(Beginning of PROVIDED MATERIAL)

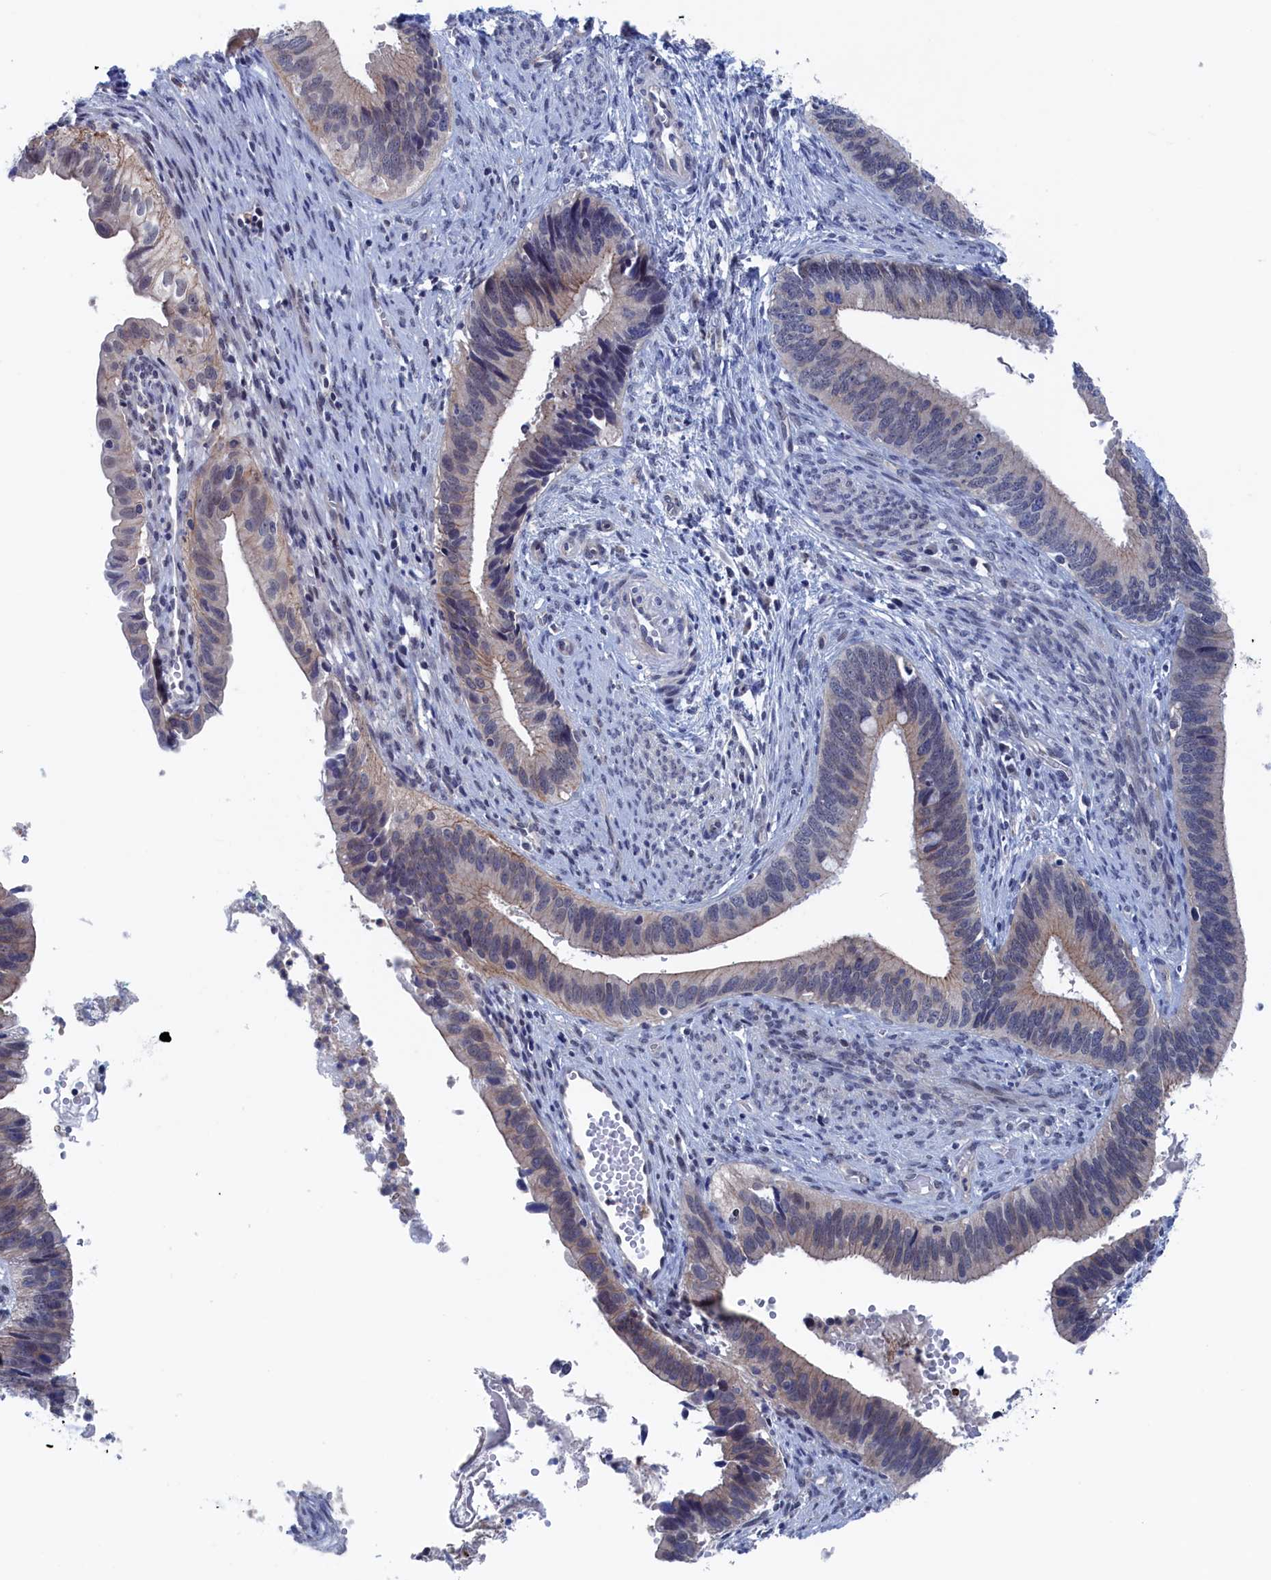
{"staining": {"intensity": "weak", "quantity": "25%-75%", "location": "cytoplasmic/membranous"}, "tissue": "cervical cancer", "cell_type": "Tumor cells", "image_type": "cancer", "snomed": [{"axis": "morphology", "description": "Adenocarcinoma, NOS"}, {"axis": "topography", "description": "Cervix"}], "caption": "Cervical adenocarcinoma stained for a protein (brown) shows weak cytoplasmic/membranous positive staining in approximately 25%-75% of tumor cells.", "gene": "MARCHF3", "patient": {"sex": "female", "age": 42}}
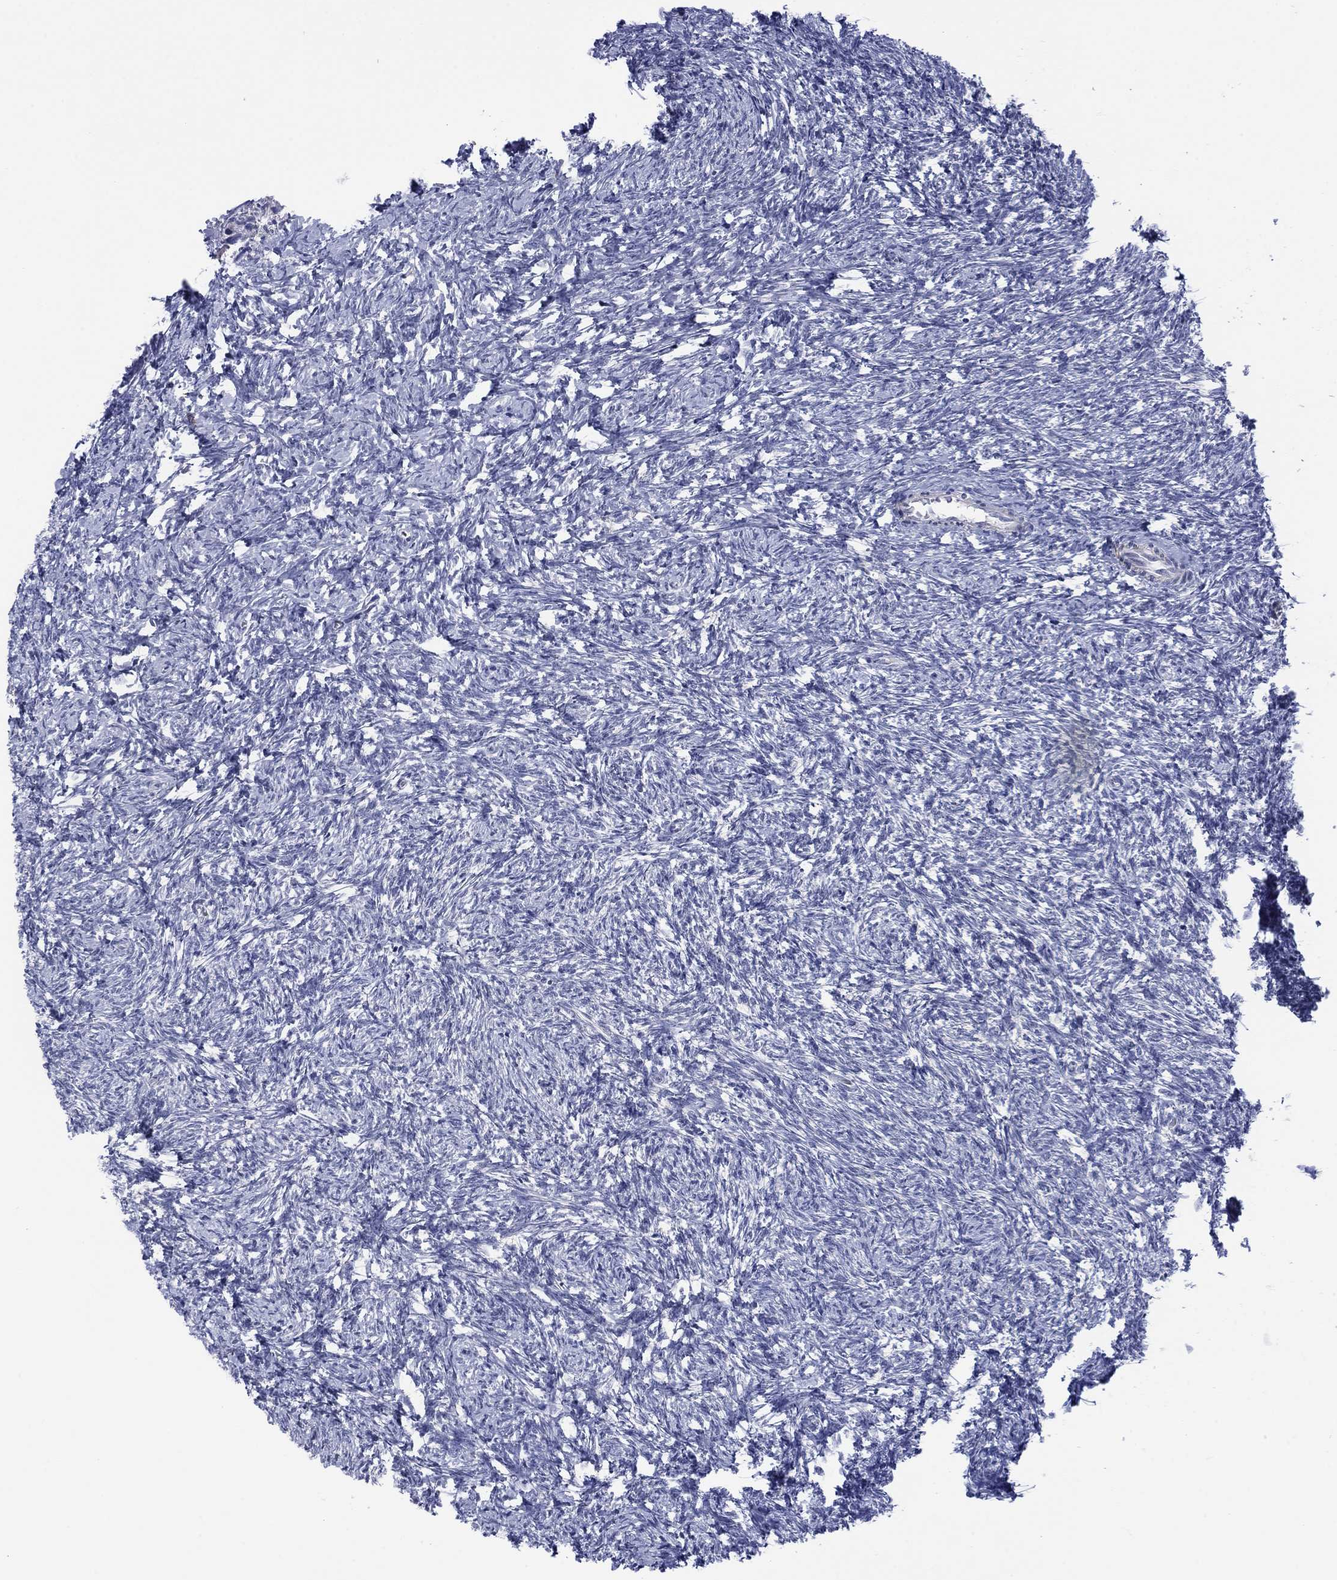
{"staining": {"intensity": "negative", "quantity": "none", "location": "none"}, "tissue": "ovary", "cell_type": "Follicle cells", "image_type": "normal", "snomed": [{"axis": "morphology", "description": "Normal tissue, NOS"}, {"axis": "topography", "description": "Ovary"}], "caption": "Immunohistochemistry of unremarkable ovary demonstrates no staining in follicle cells. Nuclei are stained in blue.", "gene": "MTRFR", "patient": {"sex": "female", "age": 39}}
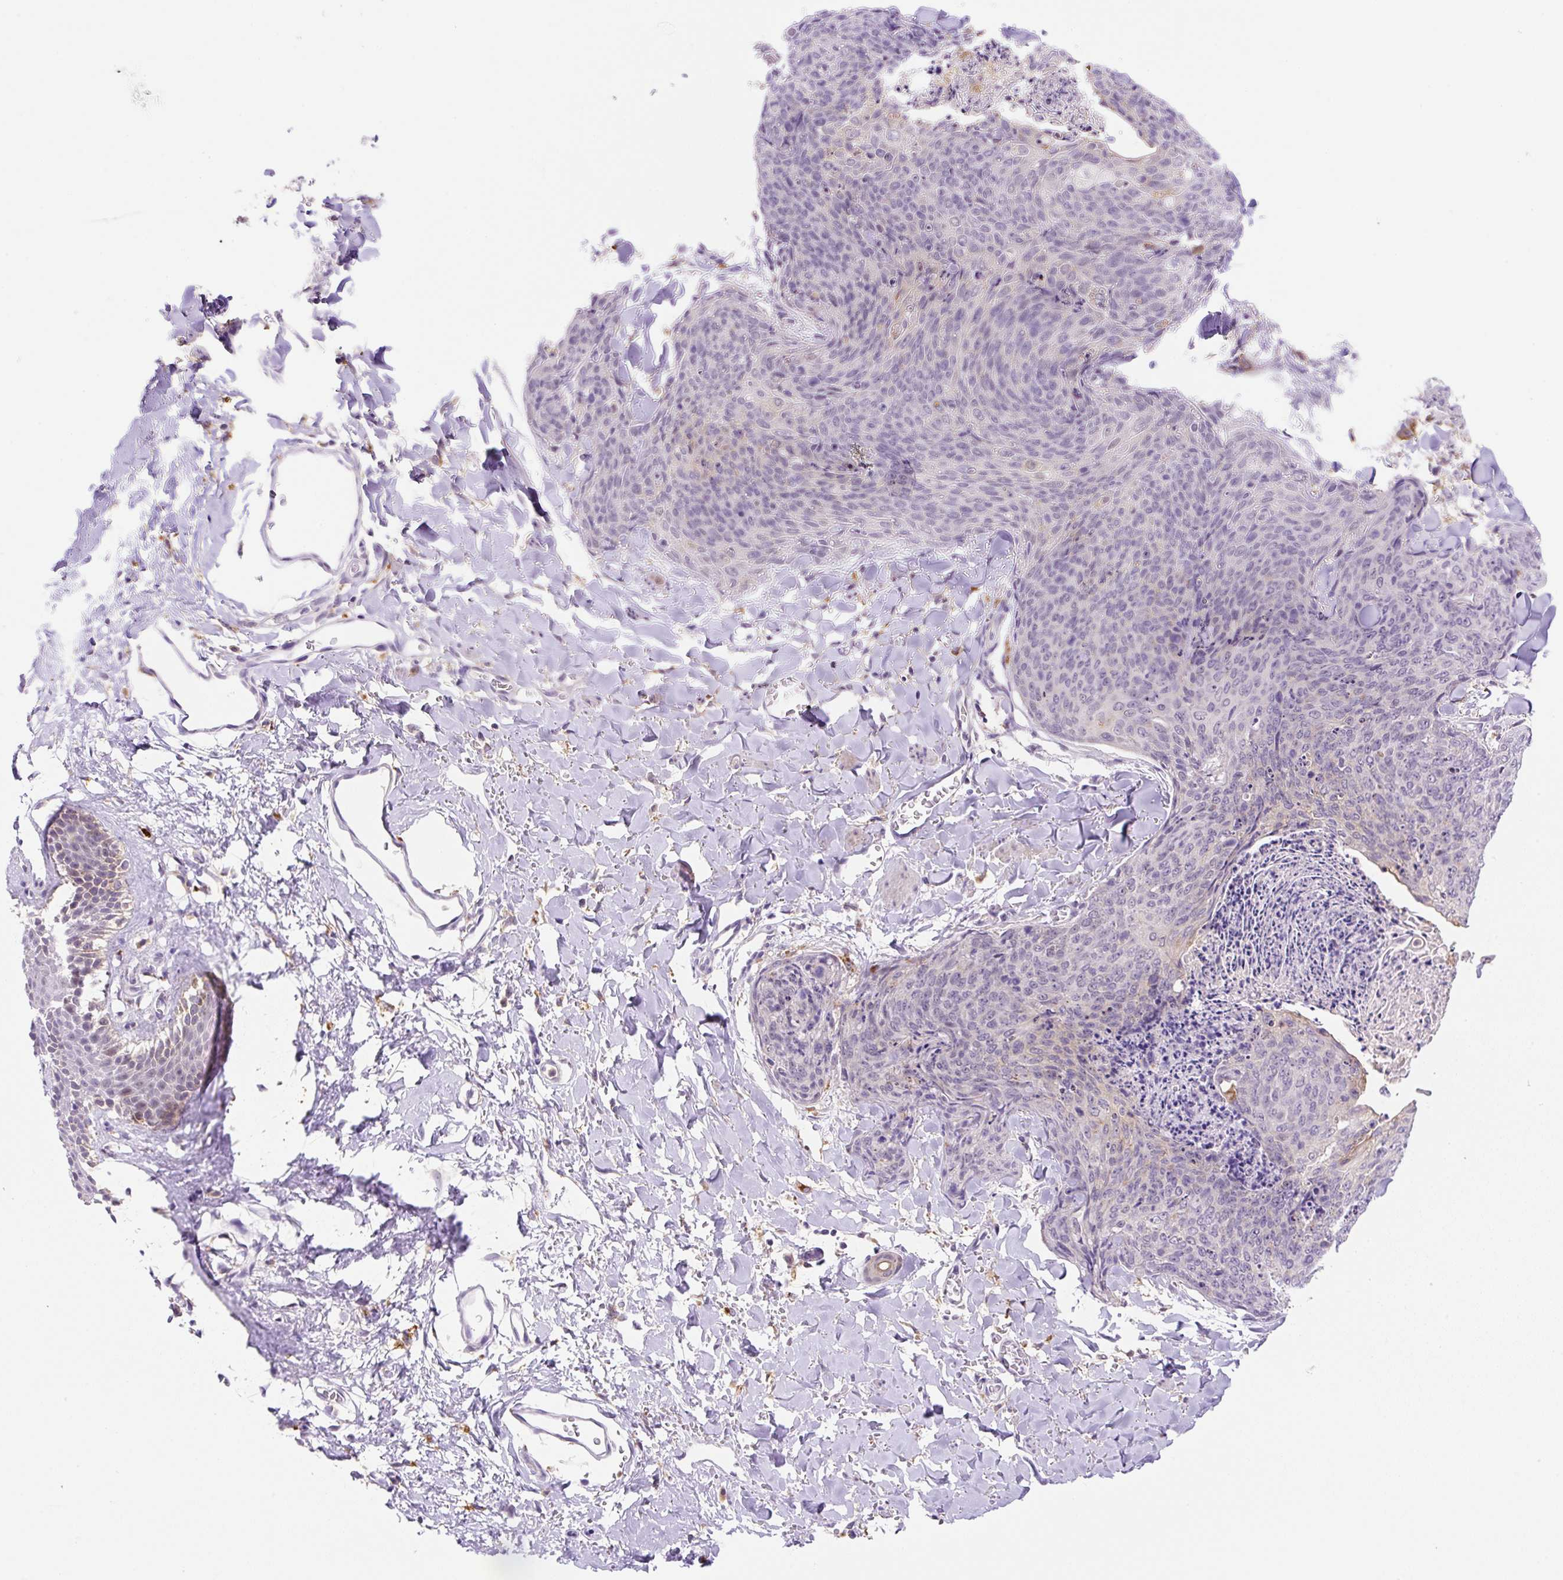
{"staining": {"intensity": "negative", "quantity": "none", "location": "none"}, "tissue": "skin cancer", "cell_type": "Tumor cells", "image_type": "cancer", "snomed": [{"axis": "morphology", "description": "Squamous cell carcinoma, NOS"}, {"axis": "topography", "description": "Skin"}, {"axis": "topography", "description": "Vulva"}], "caption": "This is an immunohistochemistry (IHC) micrograph of skin squamous cell carcinoma. There is no positivity in tumor cells.", "gene": "CEBPZOS", "patient": {"sex": "female", "age": 85}}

(End of PROVIDED MATERIAL)

EXERCISE REQUIREMENTS — Only the lines from the one with "of unremarkable ovary" to the end of the listing, both ends included, should be retyped exactly; no pictures belong in the copy.

OUTPUT —
{"staining": {"intensity": "negative", "quantity": "none", "location": "none"}, "tissue": "ovary", "cell_type": "Follicle cells", "image_type": "normal", "snomed": [{"axis": "morphology", "description": "Normal tissue, NOS"}, {"axis": "topography", "description": "Ovary"}], "caption": "Immunohistochemistry of unremarkable ovary demonstrates no staining in follicle cells. Nuclei are stained in blue.", "gene": "MTRFR", "patient": {"sex": "female", "age": 39}}
{"staining": {"intensity": "negative", "quantity": "none", "location": "none"}, "tissue": "skin cancer", "cell_type": "Tumor cells", "image_type": "cancer", "snomed": [{"axis": "morphology", "description": "Squamous cell carcinoma, NOS"}, {"axis": "topography", "description": "Skin"}, {"axis": "topography", "description": "Vulva"}], "caption": "This is an immunohistochemistry (IHC) micrograph of skin squamous cell carcinoma. There is no positivity in tumor cells.", "gene": "CEBPZOS", "patient": {"sex": "female", "age": 85}}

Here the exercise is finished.